§ **PROBLEM TO WORK ON**: Type again, exactly, the lines below from the start through the line that includes "right hip: (642, 842)".

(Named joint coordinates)
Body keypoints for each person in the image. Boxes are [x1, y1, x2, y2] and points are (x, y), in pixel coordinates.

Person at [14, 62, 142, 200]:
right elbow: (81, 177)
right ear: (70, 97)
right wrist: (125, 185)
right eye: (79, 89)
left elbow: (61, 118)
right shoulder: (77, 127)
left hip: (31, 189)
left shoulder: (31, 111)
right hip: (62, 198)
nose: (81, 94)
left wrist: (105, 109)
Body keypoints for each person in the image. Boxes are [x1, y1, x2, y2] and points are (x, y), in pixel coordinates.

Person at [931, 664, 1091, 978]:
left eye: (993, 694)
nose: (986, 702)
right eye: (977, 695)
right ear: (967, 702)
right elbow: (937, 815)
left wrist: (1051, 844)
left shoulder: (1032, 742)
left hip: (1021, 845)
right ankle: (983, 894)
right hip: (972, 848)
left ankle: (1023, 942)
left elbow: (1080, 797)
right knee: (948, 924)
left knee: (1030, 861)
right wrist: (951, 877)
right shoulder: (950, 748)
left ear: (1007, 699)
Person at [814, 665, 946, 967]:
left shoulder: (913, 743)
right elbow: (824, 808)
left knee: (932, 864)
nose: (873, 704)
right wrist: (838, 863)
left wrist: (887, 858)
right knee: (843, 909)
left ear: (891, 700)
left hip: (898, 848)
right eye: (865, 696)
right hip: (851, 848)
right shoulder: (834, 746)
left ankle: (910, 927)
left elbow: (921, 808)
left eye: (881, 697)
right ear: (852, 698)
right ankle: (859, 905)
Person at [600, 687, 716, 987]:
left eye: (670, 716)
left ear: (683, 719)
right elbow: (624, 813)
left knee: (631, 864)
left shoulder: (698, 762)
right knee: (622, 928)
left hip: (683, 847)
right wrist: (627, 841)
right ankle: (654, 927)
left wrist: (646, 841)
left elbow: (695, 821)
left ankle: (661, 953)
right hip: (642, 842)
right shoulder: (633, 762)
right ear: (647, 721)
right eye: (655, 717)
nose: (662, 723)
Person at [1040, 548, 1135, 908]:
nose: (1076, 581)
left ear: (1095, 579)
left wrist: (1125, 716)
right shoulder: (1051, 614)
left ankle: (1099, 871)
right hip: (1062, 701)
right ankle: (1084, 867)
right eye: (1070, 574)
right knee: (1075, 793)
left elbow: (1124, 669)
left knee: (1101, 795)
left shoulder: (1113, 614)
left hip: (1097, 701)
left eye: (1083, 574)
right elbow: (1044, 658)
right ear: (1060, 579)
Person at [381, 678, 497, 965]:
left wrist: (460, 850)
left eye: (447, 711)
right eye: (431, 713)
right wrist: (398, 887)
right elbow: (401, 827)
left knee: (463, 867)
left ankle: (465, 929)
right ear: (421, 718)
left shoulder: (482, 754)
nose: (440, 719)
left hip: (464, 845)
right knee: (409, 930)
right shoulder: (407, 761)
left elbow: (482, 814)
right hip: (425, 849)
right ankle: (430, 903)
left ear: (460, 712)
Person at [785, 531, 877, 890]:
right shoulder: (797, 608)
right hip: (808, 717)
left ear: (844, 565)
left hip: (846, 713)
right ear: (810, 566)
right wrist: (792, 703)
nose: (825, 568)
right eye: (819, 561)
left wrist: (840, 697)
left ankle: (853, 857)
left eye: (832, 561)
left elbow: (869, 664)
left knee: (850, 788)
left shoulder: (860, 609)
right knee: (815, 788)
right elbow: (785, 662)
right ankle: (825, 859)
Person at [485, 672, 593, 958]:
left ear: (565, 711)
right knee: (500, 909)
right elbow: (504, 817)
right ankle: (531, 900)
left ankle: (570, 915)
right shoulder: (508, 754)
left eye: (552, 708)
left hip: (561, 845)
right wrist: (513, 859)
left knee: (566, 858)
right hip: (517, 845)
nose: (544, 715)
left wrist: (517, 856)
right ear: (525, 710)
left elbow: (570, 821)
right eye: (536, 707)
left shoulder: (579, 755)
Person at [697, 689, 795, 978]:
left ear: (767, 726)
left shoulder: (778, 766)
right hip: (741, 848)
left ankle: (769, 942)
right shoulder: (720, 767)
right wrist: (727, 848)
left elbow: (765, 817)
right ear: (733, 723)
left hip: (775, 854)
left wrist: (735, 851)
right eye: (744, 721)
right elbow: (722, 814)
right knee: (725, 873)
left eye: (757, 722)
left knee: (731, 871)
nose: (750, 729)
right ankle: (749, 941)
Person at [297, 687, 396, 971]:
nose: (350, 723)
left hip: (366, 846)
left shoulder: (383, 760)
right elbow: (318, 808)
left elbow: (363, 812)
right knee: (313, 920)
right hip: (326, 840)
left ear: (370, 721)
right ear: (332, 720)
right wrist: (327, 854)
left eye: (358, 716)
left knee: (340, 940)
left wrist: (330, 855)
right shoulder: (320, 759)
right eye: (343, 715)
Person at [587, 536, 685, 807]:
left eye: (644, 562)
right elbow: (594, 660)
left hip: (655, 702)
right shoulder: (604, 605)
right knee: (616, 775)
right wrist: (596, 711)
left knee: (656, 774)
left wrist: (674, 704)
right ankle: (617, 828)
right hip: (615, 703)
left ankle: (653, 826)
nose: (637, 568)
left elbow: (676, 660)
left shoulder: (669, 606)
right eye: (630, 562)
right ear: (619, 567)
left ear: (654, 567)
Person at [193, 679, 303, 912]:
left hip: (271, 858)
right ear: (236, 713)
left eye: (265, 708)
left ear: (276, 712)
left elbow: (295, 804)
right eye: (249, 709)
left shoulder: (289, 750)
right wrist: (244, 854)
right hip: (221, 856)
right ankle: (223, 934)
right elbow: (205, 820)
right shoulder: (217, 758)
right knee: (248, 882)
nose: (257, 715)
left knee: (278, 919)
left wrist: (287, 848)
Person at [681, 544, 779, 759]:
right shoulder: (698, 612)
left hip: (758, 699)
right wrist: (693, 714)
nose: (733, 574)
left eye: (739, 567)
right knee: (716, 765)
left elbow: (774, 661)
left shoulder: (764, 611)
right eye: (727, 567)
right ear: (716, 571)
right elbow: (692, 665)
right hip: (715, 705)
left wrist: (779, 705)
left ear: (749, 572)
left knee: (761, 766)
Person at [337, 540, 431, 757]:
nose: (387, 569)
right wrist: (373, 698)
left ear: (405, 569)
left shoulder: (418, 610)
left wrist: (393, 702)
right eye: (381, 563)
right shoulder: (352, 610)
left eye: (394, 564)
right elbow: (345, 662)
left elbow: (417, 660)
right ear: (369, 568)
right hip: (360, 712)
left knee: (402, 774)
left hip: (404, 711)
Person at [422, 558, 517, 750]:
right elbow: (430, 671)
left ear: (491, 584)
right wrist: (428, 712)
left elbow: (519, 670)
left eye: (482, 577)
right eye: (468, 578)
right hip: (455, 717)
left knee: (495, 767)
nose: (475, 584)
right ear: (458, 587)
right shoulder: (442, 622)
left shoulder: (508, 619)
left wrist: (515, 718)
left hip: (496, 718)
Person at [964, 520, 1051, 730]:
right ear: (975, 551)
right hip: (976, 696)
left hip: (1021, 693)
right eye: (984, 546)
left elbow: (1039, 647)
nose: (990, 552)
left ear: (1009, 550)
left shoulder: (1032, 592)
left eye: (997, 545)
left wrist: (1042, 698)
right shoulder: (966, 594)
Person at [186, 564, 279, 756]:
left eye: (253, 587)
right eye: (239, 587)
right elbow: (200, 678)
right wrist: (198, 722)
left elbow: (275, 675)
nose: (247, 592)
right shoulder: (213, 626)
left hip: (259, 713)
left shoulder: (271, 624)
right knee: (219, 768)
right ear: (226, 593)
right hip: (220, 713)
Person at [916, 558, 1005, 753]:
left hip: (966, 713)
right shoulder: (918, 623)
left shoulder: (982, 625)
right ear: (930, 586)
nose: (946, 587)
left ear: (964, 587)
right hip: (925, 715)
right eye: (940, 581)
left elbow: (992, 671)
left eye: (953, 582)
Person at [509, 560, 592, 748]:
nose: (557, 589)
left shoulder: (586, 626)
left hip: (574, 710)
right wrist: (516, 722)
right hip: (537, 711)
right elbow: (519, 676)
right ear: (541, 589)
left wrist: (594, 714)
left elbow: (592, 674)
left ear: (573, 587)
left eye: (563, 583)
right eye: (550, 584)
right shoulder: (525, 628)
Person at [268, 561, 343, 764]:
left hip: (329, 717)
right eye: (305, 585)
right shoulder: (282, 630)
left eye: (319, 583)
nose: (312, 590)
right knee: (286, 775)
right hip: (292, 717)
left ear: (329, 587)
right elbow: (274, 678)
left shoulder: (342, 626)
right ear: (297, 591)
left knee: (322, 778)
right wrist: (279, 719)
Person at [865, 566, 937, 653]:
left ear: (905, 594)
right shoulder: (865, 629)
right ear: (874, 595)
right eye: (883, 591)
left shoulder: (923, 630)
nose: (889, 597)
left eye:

§ **OUTPUT**:
Body keypoints for each person in the image. Boxes are [x1, y1, x2, y2] and points are (x, y), in pixel coordinates.

Person at [14, 62, 142, 200]:
right elbow: (81, 177)
right ear: (70, 97)
right wrist: (125, 185)
right eye: (79, 89)
left elbow: (61, 118)
right shoulder: (77, 127)
left hip: (31, 189)
left shoulder: (31, 111)
right hip: (62, 198)
nose: (81, 94)
left wrist: (105, 109)
Body keypoints for each person in the image. Boxes are [x1, y1, x2, y2] and points are (x, y), in pixel coordinates.

Person at [931, 664, 1091, 978]:
left eye: (993, 694)
nose: (986, 702)
right eye: (977, 695)
right ear: (967, 702)
right elbow: (937, 815)
left wrist: (1051, 844)
left shoulder: (1032, 742)
left hip: (1021, 845)
right ankle: (983, 894)
right hip: (972, 848)
left ankle: (1023, 942)
left elbow: (1080, 797)
right knee: (948, 924)
left knee: (1030, 861)
right wrist: (951, 877)
right shoulder: (950, 748)
left ear: (1007, 699)
Person at [814, 665, 946, 967]:
left shoulder: (913, 743)
right elbow: (824, 808)
left knee: (932, 864)
nose: (873, 704)
right wrist: (838, 863)
left wrist: (887, 858)
right knee: (843, 909)
left ear: (891, 700)
left hip: (898, 848)
right eye: (865, 696)
right hip: (851, 848)
right shoulder: (834, 746)
left ankle: (910, 927)
left elbow: (921, 808)
left eye: (881, 697)
right ear: (852, 698)
right ankle: (859, 905)
Person at [600, 687, 716, 987]:
left eye: (670, 716)
left ear: (683, 719)
right elbow: (624, 813)
left knee: (631, 864)
left shoulder: (698, 762)
right knee: (622, 928)
left hip: (683, 847)
right wrist: (627, 841)
right ankle: (654, 927)
left wrist: (646, 841)
left elbow: (695, 821)
left ankle: (661, 953)
right hip: (642, 842)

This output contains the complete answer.